Trade Mindfully: Achieve Your Optimum Trading Performance with Mindfulness and Cutting-Edge Psychology
by Gary Dayton, Psy.D.
Quick Summary
Dr. Gary Dayton, both a psychologist and active trader, argues that conventional approaches to trading psychology (controlling emotions, positive thinking, willpower) are counterproductive. Instead, he presents mindfulness and Acceptance and Commitment Therapy (ACT) as evidence-based alternatives. The book explains why emotions are necessary for good trading, why the struggle to control them creates more problems, and how mindfulness practice allows traders to observe thoughts and feelings without being controlled by them.
Detailed Summary
"Trade Mindfully" represents a paradigm shift in trading psychology literature. While most trading psychology books advise traders to control their emotions, Dr. Gary Dayton argues that this advice is not only ineffective but actively harmful. His alternative draws on cutting-edge psychological science, particularly Acceptance and Commitment Therapy (ACT) and mindfulness-based approaches.
Part I, "Understanding Your Mind," lays the groundwork. Chapter 1 identifies traders' mental blind spots -- the unconscious patterns of thinking that sabotage performance. Chapter 2 explores the role of strong emotions in trading, showing how anxiety, fear, greed, and frustration arise naturally from the uncertainty inherent in trading. Chapter 3 presents the central argument: the struggle to control and eliminate these emotions is itself the primary cause of poor trading performance. When traders fight their emotions, they create an internal battle that consumes cognitive resources, distorts perception, and leads to impulsive actions that violate their trade plans. Chapter 4 makes the counterintuitive case that emotions are necessary for good trading decisions, drawing on neuroscience research (particularly Antonio Damasio's somatic marker hypothesis) showing that emotion-free decision making is actually impaired.
Part II, "Using Cutting-Edge Psychology," introduces the solution. Chapter 5 argues that the trader's psychological edge lies in a different kind of thinking -- not the elimination of unwanted thoughts and feelings, but a changed relationship with them. Chapter 6 introduces mindfulness as a practice: nonjudgmental present-moment awareness that allows traders to observe their internal states without reacting automatically.
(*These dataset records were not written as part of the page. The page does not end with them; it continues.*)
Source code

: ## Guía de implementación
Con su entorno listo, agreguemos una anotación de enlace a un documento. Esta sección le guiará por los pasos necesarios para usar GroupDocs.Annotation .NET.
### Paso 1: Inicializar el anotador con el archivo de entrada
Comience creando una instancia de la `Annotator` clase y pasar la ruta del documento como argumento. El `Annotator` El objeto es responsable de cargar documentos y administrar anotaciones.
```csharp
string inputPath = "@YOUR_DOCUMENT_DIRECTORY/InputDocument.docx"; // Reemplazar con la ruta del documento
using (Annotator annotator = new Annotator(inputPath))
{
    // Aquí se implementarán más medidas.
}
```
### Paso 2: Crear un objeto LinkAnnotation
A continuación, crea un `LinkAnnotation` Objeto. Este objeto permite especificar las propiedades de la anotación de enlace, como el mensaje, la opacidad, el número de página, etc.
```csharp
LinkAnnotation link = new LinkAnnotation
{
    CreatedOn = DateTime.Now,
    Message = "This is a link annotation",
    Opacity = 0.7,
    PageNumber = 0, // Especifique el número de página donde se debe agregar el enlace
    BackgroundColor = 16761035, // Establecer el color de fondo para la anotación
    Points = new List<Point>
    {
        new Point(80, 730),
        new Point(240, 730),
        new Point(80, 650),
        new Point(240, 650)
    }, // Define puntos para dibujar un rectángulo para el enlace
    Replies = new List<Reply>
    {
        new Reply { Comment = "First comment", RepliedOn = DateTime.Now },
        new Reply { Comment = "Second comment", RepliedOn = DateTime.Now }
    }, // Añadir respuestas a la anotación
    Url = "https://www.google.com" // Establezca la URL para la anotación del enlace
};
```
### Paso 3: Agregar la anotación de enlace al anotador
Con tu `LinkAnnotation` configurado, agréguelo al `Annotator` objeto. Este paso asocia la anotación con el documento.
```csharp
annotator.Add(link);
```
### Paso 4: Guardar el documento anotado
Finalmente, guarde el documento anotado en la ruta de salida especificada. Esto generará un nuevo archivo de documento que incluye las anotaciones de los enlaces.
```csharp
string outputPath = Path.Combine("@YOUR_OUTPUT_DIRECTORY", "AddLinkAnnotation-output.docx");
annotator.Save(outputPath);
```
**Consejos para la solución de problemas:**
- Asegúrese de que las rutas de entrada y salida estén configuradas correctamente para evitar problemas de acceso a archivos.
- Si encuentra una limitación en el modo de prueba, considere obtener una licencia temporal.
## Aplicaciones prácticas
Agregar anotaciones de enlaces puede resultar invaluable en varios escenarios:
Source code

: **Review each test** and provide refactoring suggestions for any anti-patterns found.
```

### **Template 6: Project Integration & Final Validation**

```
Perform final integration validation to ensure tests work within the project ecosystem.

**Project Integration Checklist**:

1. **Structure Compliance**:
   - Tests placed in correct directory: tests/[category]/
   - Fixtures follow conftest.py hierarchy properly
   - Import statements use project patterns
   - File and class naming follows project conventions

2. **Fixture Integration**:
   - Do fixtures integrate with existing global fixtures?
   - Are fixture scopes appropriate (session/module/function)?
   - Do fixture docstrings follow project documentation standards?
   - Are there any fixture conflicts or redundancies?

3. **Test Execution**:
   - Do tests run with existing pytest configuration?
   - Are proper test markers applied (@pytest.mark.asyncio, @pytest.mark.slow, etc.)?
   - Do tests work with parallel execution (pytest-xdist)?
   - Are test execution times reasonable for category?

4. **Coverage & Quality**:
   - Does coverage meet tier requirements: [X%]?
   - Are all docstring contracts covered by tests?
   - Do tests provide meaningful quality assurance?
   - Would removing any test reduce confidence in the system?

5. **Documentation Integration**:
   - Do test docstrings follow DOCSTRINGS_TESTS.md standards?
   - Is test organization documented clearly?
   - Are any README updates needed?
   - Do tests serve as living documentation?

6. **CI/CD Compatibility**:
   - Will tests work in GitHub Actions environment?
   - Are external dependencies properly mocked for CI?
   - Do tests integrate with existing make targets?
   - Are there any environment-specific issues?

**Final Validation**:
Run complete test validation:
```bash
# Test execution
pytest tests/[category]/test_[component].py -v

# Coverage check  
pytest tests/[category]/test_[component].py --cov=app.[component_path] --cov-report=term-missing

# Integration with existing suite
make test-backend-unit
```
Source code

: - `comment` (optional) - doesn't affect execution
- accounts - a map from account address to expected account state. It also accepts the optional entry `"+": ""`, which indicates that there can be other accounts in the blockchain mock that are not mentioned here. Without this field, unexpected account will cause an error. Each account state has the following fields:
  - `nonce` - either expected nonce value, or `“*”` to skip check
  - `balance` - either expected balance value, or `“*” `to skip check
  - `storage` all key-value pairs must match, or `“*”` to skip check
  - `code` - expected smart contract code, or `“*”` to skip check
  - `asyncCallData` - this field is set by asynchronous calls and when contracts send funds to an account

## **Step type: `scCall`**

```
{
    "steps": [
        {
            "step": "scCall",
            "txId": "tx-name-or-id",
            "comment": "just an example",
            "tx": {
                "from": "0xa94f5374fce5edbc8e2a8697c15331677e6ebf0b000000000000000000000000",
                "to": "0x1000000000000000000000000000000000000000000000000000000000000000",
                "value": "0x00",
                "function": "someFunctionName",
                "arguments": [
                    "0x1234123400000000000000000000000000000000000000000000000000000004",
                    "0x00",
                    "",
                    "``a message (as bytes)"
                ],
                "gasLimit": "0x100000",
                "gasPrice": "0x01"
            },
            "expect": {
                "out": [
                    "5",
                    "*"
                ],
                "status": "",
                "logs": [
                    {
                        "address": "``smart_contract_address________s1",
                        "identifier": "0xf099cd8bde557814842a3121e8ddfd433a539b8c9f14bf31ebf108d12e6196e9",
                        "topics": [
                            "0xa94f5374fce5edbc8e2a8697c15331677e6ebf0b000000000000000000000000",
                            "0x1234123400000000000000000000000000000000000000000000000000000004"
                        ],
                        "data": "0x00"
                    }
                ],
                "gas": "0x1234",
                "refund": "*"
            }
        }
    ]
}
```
Dayton provides specific mindfulness exercises designed for traders, including breath awareness, body scanning, and mindful chart observation.
Subsequent chapters develop the ACT framework for trading: psychological flexibility (the ability to contact the present moment fully and change or persist in behavior based on values rather than impulses), cognitive defusion (seeing thoughts as thoughts rather than as reality), acceptance (willingness to have unwanted internal experiences while pursuing valued actions), and committed action (taking concrete steps aligned with one's trading values and plan regardless of internal weather).
The book includes practical tools: pre-trade checklists, post-trade review forms, mindfulness exercise protocols, and structured processes for building a values-based trading practice. Dayton draws extensively on his experience working with traders at all levels and on his own trading experience to illustrate how these principles work in practice.
This book is distinguished from the broader trading psychology literature by its grounding in empirical psychological research and its rejection of the folk psychology that dominates the field.